Quanto pesa una cassaforte EN 1143-1 di Grado III e si può installare in un palazzo storico?

Una cassaforte EN 1143-1 di Grado III pesa fra 160 e 855 chilogrammi a seconda del modello, su un’impronta inferiore a 0,4 m². Su un solaio storico residenziale, che secondo NTC 2018 tollera 200 kg/m², l’installazione diretta è impossibile senza correttivi. Si rende fattibile solo con ottimizzazione posizionale (accostamento ai muri portanti), piastra di ripartizione in acciaio dimensionata analiticamente e selezione di un modello in linea “alta sicurezza leggera” UHPC.

Serve l’autorizzazione della Soprintendenza per installare una cassaforte in un edificio vincolato?

Sì, sempre, quando l’edificio è dichiarato di interesse storico-artistico ai sensi del D.Lgs. 42/2004. L’art. 21 comma 4 subordina ogni opera o lavoro di qualunque genere su bene culturale all’autorizzazione preventiva del soprintendente. Per una cassaforte che richieda perforazioni, ancoraggi chimici o piastre di ripartizione, l’iter è obbligatorio. I tempi medi della SABAP sono 90-120 giorni dal protocollo. Saltare l’autorizzazione configura il reato contravvenzionale dell’art. 169.

Cosa rischia il proprietario se installa una cassaforte senza perizia strutturale?

Senza perizia strutturale firmata da ingegnere abilitato, il proprietario risponde della responsabilità oggettiva ex art. 2051 Codice Civile per ogni danno cagionato dalla cosa in custodia: dissesti del solaio, sfondellamento al piano sottostante, lesioni a persone. La perizia non è un orpello: è la prova della diligenza richiesta dalla legge. In aggiunta, su immobile vincolato, l’opera priva di autorizzazione SABAP comporta ammende, ingiunzione di remissione in pristino e, per manomissioni irreversibili, pena detentiva.

Cosa sono le casseforti “alta sicurezza leggera” UHPC e perché sono adatte ai solai storici?

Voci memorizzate
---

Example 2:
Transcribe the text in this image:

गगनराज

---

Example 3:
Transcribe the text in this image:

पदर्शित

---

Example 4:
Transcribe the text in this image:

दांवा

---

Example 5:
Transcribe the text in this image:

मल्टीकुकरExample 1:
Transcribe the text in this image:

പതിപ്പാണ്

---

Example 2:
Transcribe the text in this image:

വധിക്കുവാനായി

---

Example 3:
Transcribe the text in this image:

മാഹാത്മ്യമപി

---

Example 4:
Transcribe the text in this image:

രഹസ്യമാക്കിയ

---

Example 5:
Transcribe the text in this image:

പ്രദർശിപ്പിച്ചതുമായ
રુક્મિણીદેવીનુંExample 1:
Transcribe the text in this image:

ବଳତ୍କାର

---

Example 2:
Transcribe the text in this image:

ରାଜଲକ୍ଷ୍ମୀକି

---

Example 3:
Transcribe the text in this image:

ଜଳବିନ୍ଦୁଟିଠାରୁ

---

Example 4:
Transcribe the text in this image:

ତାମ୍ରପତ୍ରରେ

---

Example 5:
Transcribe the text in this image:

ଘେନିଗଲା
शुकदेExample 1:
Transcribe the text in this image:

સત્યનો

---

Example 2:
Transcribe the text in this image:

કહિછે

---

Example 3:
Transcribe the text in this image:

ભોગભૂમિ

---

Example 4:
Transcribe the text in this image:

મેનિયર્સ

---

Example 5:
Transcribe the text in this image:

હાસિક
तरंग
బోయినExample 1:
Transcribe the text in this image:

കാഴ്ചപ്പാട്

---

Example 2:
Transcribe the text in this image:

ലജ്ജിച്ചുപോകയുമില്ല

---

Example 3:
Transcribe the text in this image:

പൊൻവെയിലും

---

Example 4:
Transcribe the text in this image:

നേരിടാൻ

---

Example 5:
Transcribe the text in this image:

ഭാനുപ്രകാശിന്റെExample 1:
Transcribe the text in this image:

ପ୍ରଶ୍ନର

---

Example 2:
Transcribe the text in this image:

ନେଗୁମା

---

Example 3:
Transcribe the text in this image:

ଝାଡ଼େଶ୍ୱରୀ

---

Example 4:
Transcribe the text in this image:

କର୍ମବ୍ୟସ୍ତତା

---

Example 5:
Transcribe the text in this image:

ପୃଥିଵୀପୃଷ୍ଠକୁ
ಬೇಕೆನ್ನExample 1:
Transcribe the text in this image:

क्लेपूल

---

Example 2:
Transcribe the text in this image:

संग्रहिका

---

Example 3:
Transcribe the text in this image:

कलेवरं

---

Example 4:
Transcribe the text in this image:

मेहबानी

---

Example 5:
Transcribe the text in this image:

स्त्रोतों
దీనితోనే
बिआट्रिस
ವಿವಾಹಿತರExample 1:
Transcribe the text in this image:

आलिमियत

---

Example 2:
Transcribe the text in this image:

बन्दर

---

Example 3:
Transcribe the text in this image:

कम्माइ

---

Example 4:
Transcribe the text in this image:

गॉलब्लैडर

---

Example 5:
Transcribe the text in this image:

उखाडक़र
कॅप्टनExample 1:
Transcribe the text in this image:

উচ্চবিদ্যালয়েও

Consegna 1 =
Elenca le misure che, secondo il testo sulle casseforti nei palazzi storici, rendono fattibile l'installazione di una cassaforte di Grado III su un solaio storico residenziale.
Consegna 2 =
Riprendi il testo sulle casseforti nei palazzi storici subito dopo l'ultima domanda, rispondendo a quella domanda con lo stesso registro tecnico.

Risposta 1 =
- Ottimizzazione posizionale (accostamento ai muri portanti)
- Piastra di ripartizione in acciaio dimensionata analiticamente
- Selezione di un modello in linea "alta sicurezza leggera" UHPC

Risposta 2 =
Le casseforti “alta sicurezza leggera” sostituiscono il riempimento tradizionale in barite e l’acciaio al carbonio spesso con una matrice UHPC fibrorinforzata (Ultra High Performance Concrete con fibre d’acciaio) e corazze al manganese. Mantengono la certificazione EN 1143-1 abbattendo la massa del 30-40 per cento. Un Grado III scende sotto i 400 kg, un Grado IV intorno ai 900-910 kg anziché 1.500-2.000 kg. Sui solai storici, dove la portata residua è 200 kg/m², questo margine di alleggerimento è la differenza fra fattibilità e diniego.

Come si dimensiona la piastra di ripartizione del carico per una cassaforte su solaio storico?

La piastra di ripartizione, in acciaio strutturale S235 o S275, si dimensiona schematizzandola come piastra incastrata soggetta alla reazione vincolare uniforme del solaio dal basso e al carico concentrato della cassaforte dall’alto. Lo spessore tipico va da 10 a 40 mm in funzione di massa, sbalzi perimetrali ed estensione utile. Una piastra sottile (3-5 mm) si flette al centro e annulla la propria efficacia. Il calcolo è di competenza dell’ingegnere strutturista e produce un oggetto significativo (una piastra di 1,5 m² spessa 20 mm pesa circa 235 kg), massa che va sommata a quella della cassaforte nelle verifiche di stabilità.